AIM OF THE EXERCISE: Quote the entries in full, character for character, without their images.

[THE DATA — start]

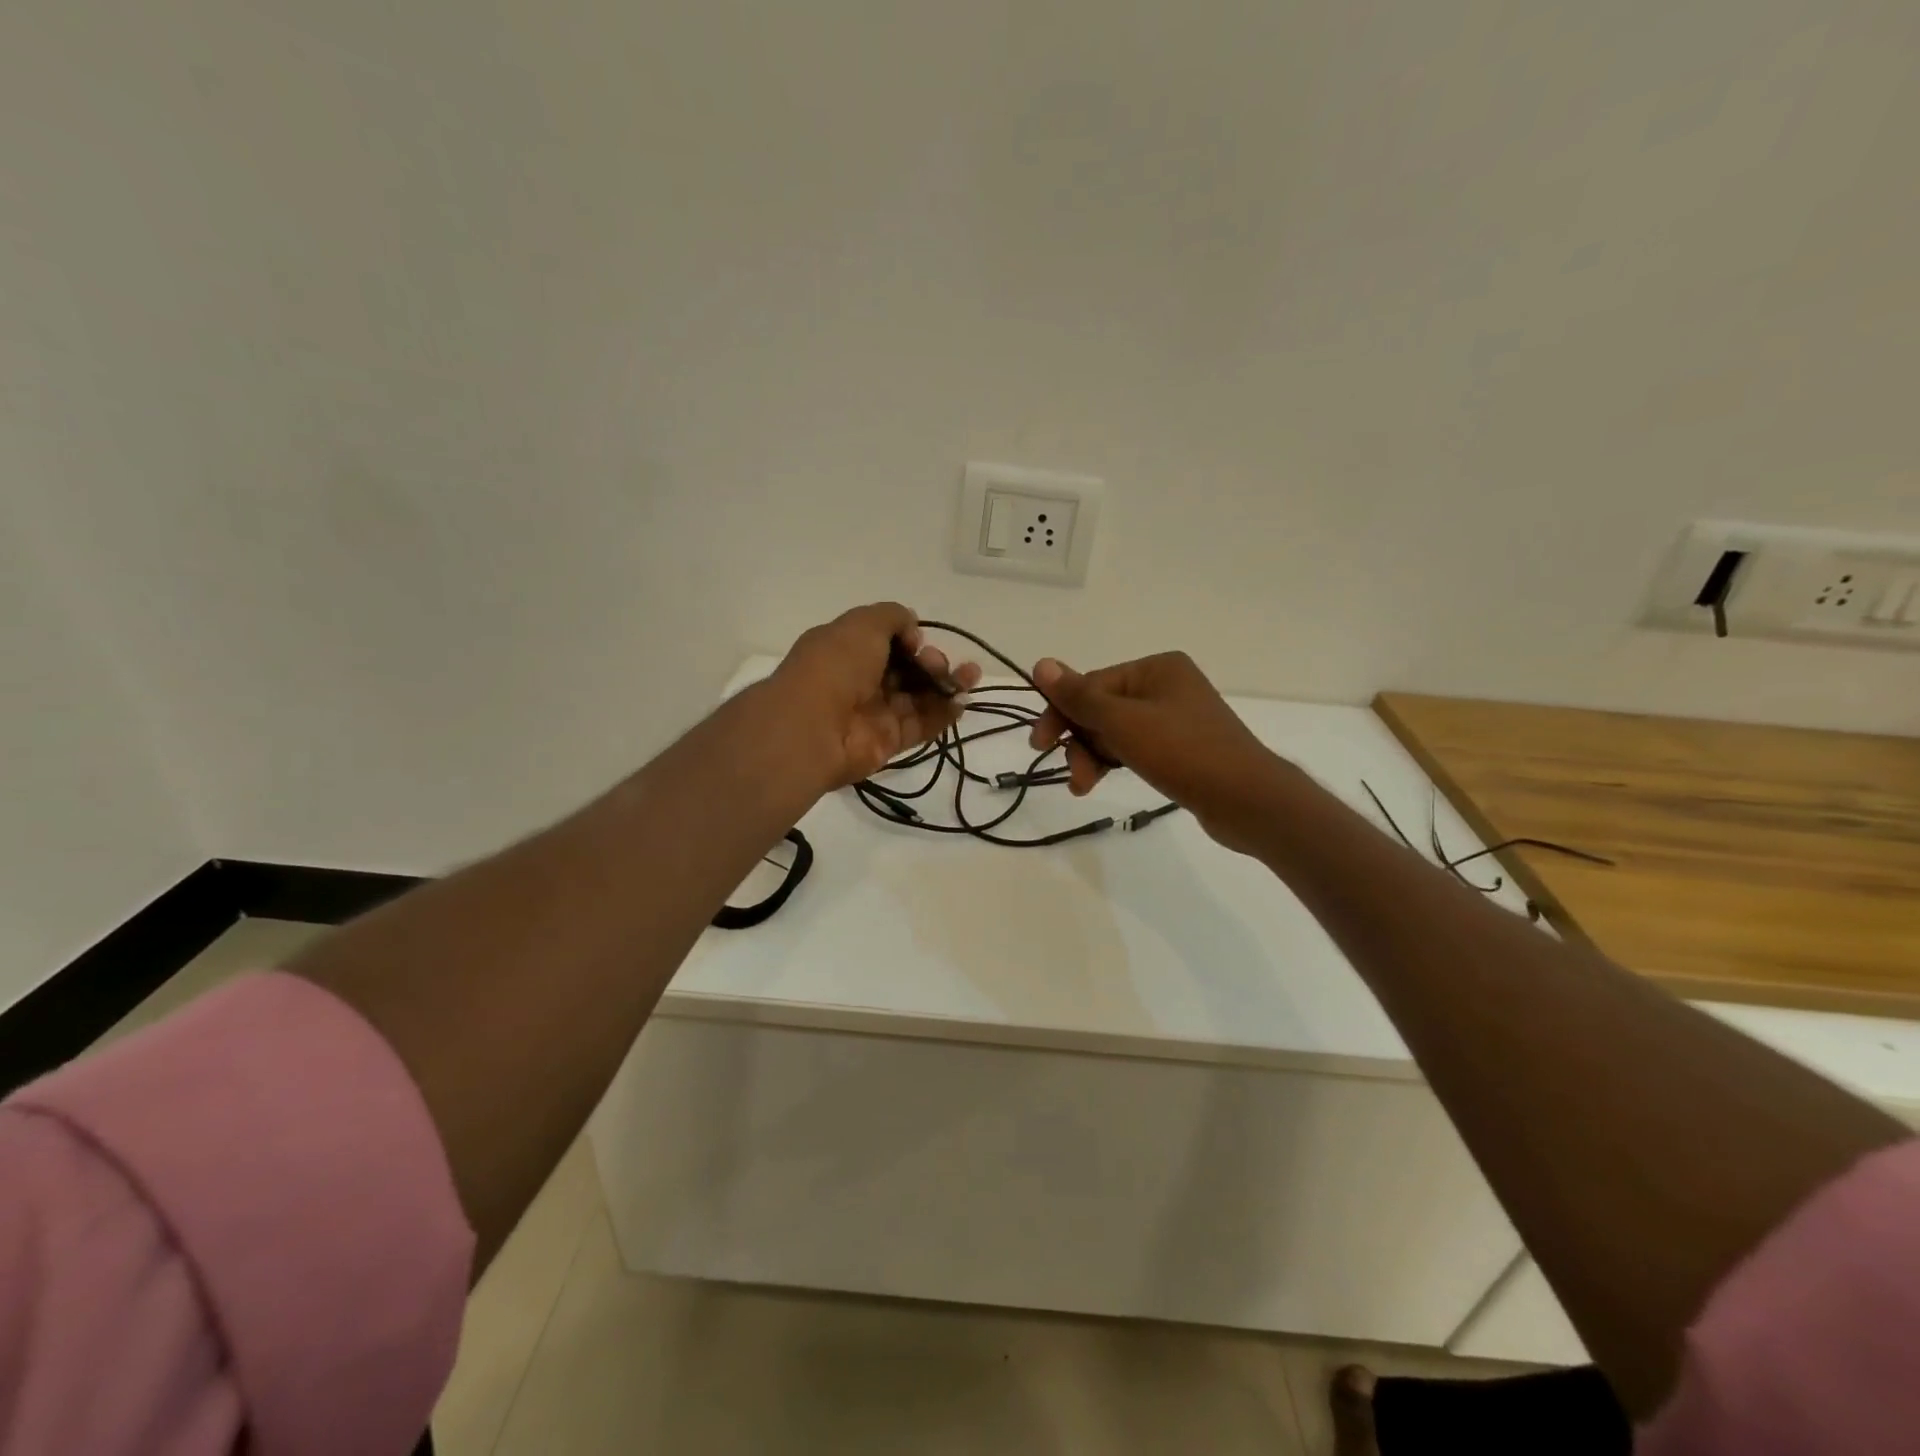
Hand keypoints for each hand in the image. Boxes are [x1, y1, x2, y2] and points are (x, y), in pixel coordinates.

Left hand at [771, 603, 981, 790]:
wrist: (813, 728)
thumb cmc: (835, 667)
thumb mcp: (863, 623)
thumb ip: (893, 617)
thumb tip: (912, 630)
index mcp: (846, 649)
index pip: (886, 641)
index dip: (908, 637)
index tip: (916, 640)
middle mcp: (860, 680)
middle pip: (907, 669)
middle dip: (930, 661)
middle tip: (935, 663)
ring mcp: (875, 713)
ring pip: (919, 696)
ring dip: (947, 684)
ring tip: (971, 675)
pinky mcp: (889, 741)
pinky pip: (922, 724)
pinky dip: (944, 713)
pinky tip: (962, 700)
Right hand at [1028, 652, 1285, 850]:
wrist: (1246, 800)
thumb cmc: (1182, 752)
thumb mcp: (1122, 723)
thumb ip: (1079, 696)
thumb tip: (1041, 664)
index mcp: (1156, 668)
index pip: (1092, 684)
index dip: (1062, 713)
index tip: (1039, 744)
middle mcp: (1166, 685)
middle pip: (1102, 708)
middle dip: (1080, 741)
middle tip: (1072, 774)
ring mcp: (1176, 717)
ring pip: (1115, 731)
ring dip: (1093, 756)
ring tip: (1083, 787)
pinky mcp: (1181, 748)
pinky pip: (1135, 747)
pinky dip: (1115, 761)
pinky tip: (1100, 781)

[THE DATA — finish]

YOUR RESPONSE:
Hand keypoints for each hand in the image. Boxes are [x1, y1, x2, y2] and points are (x, y), in pixel coordinates.

Left hand at [771, 603, 981, 790]:
wrist: (813, 728)
thumb cmc: (835, 667)
thumb mcp: (863, 623)
thumb ip: (893, 617)
thumb tip: (912, 630)
index mcp: (846, 649)
index pip: (886, 641)
index dip: (908, 637)
index tip: (916, 640)
middle mcp: (860, 680)
middle pip: (907, 669)
middle dip: (930, 661)
middle tip: (935, 663)
ring mcp: (875, 713)
ring pip: (919, 696)
ring dip: (947, 684)
ring tip: (971, 675)
pinky mcp: (889, 741)
pinky pip: (922, 724)
pinky dip: (944, 713)
pinky tip: (962, 700)
Right hand at [1028, 652, 1285, 850]:
wrist: (1246, 800)
thumb cmc: (1182, 752)
thumb mcp: (1122, 723)
thumb ip: (1079, 696)
thumb tip: (1041, 664)
index mcp: (1156, 668)
index pip: (1092, 684)
index dip: (1062, 713)
index tip: (1039, 744)
middle mcp: (1166, 685)
middle pip: (1102, 708)
middle dip: (1080, 741)
middle tip: (1072, 774)
ring mcp: (1176, 717)
ring pip: (1115, 731)
ring dip: (1093, 756)
ring tip: (1083, 787)
pinky mcp: (1181, 748)
pinky pip: (1135, 747)
pinky dip: (1115, 761)
pinky tip: (1100, 781)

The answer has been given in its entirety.